• [EXTRACTED RECORDS]:

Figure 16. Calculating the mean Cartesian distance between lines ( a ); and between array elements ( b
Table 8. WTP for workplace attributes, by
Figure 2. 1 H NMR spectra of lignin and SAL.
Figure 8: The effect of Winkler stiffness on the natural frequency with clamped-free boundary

* * *

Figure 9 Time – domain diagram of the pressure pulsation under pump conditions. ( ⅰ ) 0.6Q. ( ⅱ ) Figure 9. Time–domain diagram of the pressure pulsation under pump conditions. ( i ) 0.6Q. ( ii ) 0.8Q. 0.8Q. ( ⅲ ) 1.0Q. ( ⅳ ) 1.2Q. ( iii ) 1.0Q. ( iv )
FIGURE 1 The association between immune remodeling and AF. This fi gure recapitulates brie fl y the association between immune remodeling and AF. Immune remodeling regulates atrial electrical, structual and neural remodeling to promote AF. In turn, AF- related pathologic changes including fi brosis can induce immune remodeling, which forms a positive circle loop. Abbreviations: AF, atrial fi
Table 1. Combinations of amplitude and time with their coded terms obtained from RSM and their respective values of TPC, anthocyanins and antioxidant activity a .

• [EXERCISE BRIEF]:
Scan the records for the word "with" and copy every line where it is found.

• [EXERCISE OUTPUT]:
Figure 8: The effect of Winkler stiffness on the natural frequency with clamped-free boundary
Table 1. Combinations of amplitude and time with their coded terms obtained from RSM and their respective values of TPC, anthocyanins and antioxidant activity a .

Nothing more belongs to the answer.